Text provided:
The federal government has swooped in to the livestock industry with two new rule changes that will probably be costly to producers, and most likely, do very little, or nothing, to solve either real or imagined problems.
One is from the Food and Drug Administration, greatly narrowing the list of ingredients that may be included in meat animal feed. The industry has voluntarily quit putting animal parts in feed, ever since the BSE outbreak four years ago. This codifies that and raises the ante. It will greatly increase costs for feed mill operators, both in terms of more costly ingredients and greater time needed to watch over and test the feed before it can be sold.
You cna bet that these added costs will be passed on to feed purchasers such as feedlots, who may well not be able to recoup the added cost in higher prices for the cattle, when they sell them. In commodity products, like live cattle, higher operating costs are not a consideration in the price setting mechanism. Most likely, the beef industry will wind up absorbing the added costs out of profit margins.
The second new rule is at the slaughter house, where so-called "downer" cattle will no longer be slaughtered for human consumption. This blanket prohibition cuts out lots of non-diseased, perfectly good meat that will sell not at beef prices but at offal (pet food) prices. Again, its the producer who takes it in the shorts, as he gets less dollars out of his cattle that may well be perfectly healthy, but trip walking up the slaughter ramp.
Discretion and common sense are what needed to be applied in both these situations, not federal regulations. Bad press, both the result of staged protest events that do not happen as a matter of natural course, goaded regulators into taking "see how tough I am" stands, instead of evaluating each individual case based on its merits.
This is unfair to producers, with no added safety for the meat consuming public. What a shame.

Study material:
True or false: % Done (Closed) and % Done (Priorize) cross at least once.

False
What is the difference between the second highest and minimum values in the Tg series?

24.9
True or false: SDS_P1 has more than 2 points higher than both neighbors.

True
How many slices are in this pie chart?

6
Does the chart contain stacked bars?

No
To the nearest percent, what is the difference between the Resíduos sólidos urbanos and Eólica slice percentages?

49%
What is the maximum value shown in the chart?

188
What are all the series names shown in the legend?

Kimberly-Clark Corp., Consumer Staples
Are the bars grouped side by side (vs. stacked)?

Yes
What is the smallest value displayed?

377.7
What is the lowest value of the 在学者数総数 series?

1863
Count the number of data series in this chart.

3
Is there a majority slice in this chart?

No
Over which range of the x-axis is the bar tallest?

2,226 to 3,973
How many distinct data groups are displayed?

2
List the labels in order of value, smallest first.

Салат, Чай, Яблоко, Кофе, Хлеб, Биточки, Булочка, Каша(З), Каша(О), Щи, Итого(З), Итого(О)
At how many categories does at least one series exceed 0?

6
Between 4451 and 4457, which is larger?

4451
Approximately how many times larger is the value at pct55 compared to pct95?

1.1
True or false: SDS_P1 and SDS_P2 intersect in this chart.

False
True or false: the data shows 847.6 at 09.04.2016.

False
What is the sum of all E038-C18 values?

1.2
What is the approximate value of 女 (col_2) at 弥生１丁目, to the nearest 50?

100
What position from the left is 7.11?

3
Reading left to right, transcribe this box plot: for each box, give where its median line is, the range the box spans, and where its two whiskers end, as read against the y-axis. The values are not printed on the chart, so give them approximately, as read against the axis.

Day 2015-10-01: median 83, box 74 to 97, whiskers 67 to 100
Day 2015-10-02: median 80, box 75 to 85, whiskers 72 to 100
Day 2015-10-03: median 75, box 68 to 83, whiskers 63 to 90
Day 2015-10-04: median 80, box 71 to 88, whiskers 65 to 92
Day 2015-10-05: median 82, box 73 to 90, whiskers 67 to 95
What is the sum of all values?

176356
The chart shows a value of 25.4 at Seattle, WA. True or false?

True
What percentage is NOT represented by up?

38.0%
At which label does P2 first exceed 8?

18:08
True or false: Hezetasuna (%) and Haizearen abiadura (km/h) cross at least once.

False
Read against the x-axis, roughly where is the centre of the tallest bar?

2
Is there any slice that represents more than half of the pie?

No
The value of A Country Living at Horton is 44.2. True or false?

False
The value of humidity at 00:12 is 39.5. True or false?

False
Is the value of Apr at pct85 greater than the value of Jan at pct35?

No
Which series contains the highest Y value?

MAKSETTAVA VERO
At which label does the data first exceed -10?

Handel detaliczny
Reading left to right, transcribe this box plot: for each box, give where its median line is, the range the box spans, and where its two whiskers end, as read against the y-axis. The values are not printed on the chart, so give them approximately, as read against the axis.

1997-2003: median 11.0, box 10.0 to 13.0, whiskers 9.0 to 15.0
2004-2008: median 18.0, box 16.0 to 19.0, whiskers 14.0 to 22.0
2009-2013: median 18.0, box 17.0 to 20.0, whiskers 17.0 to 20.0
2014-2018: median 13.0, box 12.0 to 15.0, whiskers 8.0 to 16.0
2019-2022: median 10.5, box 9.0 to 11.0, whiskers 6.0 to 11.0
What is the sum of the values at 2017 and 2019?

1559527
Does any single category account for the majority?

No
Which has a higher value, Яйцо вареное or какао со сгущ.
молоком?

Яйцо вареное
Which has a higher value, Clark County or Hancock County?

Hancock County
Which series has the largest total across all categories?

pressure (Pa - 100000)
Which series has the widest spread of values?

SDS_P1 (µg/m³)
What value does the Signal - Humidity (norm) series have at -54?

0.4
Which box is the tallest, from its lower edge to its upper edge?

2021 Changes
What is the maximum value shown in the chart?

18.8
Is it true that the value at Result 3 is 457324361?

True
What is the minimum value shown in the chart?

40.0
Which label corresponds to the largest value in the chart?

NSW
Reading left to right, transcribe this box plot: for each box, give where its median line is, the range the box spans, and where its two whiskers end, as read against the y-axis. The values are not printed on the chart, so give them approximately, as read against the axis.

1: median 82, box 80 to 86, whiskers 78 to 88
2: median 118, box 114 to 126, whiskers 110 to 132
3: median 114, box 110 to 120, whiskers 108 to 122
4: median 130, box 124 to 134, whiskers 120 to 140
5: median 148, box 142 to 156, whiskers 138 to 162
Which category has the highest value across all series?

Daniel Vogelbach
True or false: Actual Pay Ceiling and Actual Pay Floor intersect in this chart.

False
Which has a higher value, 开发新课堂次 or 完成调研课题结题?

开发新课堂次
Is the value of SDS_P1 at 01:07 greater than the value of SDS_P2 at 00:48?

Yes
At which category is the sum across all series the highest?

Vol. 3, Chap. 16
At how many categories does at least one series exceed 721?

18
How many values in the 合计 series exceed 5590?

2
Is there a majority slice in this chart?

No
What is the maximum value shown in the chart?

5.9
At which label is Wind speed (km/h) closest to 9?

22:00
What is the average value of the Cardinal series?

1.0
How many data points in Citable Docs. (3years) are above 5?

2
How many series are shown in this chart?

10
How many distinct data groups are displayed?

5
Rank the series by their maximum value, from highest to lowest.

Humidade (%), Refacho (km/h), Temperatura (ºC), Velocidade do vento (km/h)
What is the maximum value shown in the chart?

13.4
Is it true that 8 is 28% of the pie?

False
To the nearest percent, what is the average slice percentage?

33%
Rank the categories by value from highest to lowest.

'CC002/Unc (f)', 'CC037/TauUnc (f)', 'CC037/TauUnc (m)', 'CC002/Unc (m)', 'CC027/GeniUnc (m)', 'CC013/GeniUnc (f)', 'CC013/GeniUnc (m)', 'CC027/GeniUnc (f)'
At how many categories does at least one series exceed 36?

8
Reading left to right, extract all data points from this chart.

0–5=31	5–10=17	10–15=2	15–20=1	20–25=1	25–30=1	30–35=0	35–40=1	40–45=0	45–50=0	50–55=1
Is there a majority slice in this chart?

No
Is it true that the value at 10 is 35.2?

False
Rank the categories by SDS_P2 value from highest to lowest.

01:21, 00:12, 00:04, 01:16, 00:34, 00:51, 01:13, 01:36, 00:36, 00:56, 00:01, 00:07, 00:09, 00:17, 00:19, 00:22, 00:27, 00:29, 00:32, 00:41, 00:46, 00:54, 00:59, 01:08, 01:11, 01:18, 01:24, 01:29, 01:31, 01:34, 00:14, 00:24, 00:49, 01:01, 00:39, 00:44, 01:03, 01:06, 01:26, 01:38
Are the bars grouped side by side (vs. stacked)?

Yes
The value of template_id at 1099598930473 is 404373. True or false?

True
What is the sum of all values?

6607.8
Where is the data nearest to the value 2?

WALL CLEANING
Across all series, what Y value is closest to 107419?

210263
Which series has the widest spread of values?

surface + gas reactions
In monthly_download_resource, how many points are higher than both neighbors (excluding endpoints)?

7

Instructions:
(1) Using the editorial on federal livestock rules, decide whether each statement agrees with it. Answer yes or no for each, quoting the deciding words. (a) The Food and Drug Administration rule narrows the list of ingredients allowed in meat animal feed. (b) Under the second rule, downer cattle will still be slaughtered for human consumption. (c) For commodity products like live cattle, higher operating costs are a consideration in setting the price.
(2) Reproduce everything in the editorial on federal livestock rules from "Discretion and common" down to "on its merits.".
The lines come from a different source than the editorial on federal livestock rules.

Results of the exercise:
(1)
(a) Yes: "greatly narrowing the list of ingredients that may be included in meat animal feed"
(b) No: "so-called "downer" cattle will no longer be slaughtered for human consumption"
(c) No: "higher operating costs are not a consideration in the price setting mechanism"

(2)
Discretion and common sense are what needed to be applied in both these situations, not federal regulations. Bad press, both the result of staged protest events that do not happen as a matter of natural course, goaded regulators into taking "see how tough I am" stands, instead of evaluating each individual case based on its merits.